TASK OBJECTIVE => Please copy out the entries below exactly, beginning with the line that contains "text_box [196, 697, 1318, 763]" and ending with the line that contains "Page size: 2001x1125.", and include nothing outside that span.
* * *
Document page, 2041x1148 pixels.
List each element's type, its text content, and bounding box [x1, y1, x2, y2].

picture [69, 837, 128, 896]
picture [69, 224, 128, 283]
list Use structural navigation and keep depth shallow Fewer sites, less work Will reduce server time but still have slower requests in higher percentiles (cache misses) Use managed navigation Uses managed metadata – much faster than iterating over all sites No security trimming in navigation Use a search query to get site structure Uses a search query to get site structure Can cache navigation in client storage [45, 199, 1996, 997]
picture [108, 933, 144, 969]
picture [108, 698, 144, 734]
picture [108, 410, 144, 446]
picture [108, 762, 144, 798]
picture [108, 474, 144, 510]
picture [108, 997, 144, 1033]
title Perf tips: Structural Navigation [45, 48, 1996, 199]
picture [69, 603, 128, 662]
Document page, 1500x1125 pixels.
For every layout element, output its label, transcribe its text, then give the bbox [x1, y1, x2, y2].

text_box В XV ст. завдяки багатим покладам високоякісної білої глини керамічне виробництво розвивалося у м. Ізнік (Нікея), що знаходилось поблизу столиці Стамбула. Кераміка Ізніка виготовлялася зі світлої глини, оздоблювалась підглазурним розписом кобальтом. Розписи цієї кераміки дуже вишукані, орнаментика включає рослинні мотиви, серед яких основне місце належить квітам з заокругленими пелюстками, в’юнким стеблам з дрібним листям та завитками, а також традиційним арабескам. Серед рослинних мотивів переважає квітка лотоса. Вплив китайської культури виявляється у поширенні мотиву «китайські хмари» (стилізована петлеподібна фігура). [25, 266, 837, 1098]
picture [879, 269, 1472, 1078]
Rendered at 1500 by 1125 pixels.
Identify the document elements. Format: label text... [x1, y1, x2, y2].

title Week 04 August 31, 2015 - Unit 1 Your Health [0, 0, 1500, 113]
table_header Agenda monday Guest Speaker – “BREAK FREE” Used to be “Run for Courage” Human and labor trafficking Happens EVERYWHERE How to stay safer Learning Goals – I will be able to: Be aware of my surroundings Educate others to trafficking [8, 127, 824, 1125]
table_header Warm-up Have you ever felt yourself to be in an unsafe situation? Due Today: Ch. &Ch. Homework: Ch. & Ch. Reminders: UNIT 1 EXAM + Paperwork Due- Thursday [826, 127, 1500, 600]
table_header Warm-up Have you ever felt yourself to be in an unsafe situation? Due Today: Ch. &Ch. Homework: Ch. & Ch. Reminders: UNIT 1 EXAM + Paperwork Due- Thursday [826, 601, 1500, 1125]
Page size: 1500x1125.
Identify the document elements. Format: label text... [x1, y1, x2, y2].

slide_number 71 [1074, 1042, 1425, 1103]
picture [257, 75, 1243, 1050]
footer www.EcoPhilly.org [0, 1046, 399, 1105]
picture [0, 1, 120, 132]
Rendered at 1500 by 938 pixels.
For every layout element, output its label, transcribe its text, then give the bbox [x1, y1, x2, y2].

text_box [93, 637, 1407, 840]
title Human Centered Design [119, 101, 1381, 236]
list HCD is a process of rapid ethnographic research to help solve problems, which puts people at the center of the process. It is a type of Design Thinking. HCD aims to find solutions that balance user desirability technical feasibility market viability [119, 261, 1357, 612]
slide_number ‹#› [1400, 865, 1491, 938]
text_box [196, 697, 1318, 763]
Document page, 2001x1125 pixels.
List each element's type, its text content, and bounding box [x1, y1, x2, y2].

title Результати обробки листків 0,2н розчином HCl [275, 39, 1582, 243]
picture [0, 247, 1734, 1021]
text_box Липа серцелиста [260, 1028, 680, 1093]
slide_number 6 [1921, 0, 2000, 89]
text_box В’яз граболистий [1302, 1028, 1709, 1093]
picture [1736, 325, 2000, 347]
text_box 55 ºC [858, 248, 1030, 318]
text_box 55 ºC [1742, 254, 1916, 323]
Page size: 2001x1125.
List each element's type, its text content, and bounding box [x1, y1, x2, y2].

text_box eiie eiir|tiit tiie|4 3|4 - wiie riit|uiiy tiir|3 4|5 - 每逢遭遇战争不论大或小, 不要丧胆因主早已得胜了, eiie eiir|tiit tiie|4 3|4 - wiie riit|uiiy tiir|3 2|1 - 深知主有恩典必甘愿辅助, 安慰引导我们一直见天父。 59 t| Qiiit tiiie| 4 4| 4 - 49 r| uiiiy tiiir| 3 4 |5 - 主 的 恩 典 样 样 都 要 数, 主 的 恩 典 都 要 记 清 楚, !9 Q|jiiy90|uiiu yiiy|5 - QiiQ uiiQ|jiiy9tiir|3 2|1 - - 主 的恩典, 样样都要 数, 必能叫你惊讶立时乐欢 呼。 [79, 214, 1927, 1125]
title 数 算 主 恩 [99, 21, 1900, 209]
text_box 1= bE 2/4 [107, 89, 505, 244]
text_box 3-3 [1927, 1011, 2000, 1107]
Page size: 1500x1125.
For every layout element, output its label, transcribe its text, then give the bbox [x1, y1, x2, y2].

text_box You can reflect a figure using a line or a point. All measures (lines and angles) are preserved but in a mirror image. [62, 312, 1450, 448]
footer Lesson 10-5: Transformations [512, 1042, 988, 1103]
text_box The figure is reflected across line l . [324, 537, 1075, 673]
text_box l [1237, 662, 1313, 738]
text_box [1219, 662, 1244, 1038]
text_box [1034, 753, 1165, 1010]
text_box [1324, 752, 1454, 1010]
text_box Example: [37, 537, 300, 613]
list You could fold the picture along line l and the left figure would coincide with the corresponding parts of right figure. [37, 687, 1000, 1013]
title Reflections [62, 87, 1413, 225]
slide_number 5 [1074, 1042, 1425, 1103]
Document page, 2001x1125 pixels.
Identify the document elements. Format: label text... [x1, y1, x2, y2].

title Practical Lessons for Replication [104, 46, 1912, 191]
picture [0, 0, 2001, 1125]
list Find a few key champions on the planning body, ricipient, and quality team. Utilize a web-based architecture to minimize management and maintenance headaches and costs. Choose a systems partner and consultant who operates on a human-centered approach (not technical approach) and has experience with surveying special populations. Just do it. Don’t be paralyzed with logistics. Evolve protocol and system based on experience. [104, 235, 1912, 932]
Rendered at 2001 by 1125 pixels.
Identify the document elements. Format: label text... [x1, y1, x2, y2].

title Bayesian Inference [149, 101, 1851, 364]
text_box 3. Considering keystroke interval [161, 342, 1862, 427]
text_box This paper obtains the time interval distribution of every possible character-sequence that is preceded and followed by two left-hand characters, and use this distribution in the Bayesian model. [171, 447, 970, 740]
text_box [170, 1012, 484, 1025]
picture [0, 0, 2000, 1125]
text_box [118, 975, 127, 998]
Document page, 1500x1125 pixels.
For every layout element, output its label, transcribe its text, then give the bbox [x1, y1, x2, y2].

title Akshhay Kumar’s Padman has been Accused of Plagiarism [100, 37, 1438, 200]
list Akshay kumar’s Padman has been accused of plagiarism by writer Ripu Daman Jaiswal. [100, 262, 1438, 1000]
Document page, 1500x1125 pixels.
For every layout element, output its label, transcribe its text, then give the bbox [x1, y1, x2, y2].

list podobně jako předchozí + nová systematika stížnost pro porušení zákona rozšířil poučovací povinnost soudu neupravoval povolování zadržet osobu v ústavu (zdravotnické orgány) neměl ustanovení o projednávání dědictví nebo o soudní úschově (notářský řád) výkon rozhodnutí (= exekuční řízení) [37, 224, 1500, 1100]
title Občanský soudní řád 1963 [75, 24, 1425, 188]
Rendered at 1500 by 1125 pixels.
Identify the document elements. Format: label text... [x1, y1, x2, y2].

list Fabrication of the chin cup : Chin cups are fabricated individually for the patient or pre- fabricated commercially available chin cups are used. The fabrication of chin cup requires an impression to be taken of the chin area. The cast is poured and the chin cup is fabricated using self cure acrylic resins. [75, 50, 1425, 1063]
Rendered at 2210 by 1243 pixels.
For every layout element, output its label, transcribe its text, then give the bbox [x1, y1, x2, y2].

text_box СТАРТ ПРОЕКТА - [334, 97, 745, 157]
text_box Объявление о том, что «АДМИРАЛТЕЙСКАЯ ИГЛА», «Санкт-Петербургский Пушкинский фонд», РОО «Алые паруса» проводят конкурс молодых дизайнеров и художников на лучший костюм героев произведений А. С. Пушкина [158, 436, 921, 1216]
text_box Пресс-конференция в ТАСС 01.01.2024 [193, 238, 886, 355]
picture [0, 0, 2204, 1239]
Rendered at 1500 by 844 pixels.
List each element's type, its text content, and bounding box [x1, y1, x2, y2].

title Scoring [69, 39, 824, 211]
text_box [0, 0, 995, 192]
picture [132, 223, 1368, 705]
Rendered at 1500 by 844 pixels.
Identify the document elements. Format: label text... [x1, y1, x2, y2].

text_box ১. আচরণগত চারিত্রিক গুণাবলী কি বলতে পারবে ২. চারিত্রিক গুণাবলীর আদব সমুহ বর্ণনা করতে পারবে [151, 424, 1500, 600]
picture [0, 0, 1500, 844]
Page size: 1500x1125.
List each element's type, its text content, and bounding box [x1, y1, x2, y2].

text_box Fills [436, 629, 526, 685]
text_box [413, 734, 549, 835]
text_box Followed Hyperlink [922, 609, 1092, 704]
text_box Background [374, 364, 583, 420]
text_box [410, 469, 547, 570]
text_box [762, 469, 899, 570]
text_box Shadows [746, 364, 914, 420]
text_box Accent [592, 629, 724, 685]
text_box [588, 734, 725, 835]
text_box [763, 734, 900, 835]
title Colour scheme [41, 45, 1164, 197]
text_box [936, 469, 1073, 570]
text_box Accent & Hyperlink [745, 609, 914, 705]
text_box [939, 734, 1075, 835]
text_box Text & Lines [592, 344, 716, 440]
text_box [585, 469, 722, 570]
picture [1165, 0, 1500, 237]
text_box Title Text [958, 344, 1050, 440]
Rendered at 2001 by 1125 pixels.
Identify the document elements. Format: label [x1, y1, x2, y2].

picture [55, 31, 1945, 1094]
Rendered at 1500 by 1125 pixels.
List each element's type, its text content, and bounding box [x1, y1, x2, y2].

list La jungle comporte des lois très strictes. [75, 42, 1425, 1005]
* * *
EXERCISE ANSWER =>
text_box [196, 697, 1318, 763]
Document page, 2001x1125 pixels.
List each element's type, its text content, and bounding box [x1, y1, x2, y2].

title Результати обробки листків 0,2н розчином HCl [275, 39, 1582, 243]
picture [0, 247, 1734, 1021]
text_box Липа серцелиста [260, 1028, 680, 1093]
slide_number 6 [1921, 0, 2000, 89]
text_box В’яз граболистий [1302, 1028, 1709, 1093]
picture [1736, 325, 2000, 347]
text_box 55 ºC [858, 248, 1030, 318]
text_box 55 ºC [1742, 254, 1916, 323]
Page size: 2001x1125.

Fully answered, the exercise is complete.